Wywęszyła 700 działek amfetaminy w mieszkaniu dilerki
Policjanci z grupy antynarkotykowej przejęli wczoraj w jednym z mieszkań w Czeladzi sporą ilość amfetaminy i marihuany. W trakcie przeszukania lokalu będzińskim mundurowym pomagała Cyranka - pies tropiący, specjalizujący się w poszukiwaniu narkotyków. Dzięki nosowi policyjnego owczarka w ręce stróżów prawa wpadło prawie 700 działek dilerskich narkotyków. Śledczy do sprawy zatrzymali przebywających w mieszkaniu 43-letnią czeladziankę oraz jej 42-letniego konkubenta.
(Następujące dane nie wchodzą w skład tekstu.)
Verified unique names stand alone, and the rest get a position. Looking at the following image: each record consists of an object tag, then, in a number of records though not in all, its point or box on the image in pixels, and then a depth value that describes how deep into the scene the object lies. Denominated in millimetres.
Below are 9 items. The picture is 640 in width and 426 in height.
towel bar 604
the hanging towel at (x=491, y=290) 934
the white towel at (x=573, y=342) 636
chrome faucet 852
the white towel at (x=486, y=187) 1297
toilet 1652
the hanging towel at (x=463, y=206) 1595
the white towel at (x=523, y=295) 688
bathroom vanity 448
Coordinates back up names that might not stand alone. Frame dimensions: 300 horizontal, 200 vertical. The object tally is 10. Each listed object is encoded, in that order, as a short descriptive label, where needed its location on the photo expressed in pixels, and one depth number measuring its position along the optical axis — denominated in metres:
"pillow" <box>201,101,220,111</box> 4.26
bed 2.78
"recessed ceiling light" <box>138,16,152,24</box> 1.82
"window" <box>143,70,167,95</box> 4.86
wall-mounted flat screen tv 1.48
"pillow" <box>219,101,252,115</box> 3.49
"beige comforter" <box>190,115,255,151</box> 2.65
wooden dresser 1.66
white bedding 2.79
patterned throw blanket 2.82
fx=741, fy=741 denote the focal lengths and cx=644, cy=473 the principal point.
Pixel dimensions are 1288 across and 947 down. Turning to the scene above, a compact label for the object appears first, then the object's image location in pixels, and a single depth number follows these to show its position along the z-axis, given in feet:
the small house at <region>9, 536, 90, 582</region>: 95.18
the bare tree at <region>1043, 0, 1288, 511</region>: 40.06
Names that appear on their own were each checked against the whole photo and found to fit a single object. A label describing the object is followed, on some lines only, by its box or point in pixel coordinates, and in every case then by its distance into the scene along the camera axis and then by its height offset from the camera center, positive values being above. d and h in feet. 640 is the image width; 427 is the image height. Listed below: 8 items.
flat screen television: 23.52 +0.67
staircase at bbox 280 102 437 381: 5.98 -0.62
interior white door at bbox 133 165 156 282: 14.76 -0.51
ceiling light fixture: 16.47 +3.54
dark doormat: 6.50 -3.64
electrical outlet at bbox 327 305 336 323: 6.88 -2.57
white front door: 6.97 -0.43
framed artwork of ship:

Zwalczający na co dzień przestępczość narkotykową będzińscy policjanci uzyskali informację o 43-latce, która może handlować narkotykami. Stróże prawa, razem ze służącym na co dzień w katowickiej komendzie policji psem szkolonym w poszukiwaniu narkotyków, pojechali do mieszkania kobiety w centrum Czeladzi. Mimo, iż właścicielka zarzekała się, że nie posiada żadnych zakazanych substancji, w ręce śledczych w trakcie przeszukania wpadła amfetamina oraz marihuana. Nos psa tropiącego doprowadził między innymi policjantów do jednego z pomieszczeń, gdzie za kaloryferem w tekturowej rurce ukryta była amfetamina. Z zabezpieczonych narkotyków można było przygotować ponad 700 działek dilerskich. O dalszym losie zatrzymanych, 43-latki oraz jej 42-letniego partnera życiowego zdecyduje teraz prokurator i sąd. Grozi im nawet 10 lat więzienia.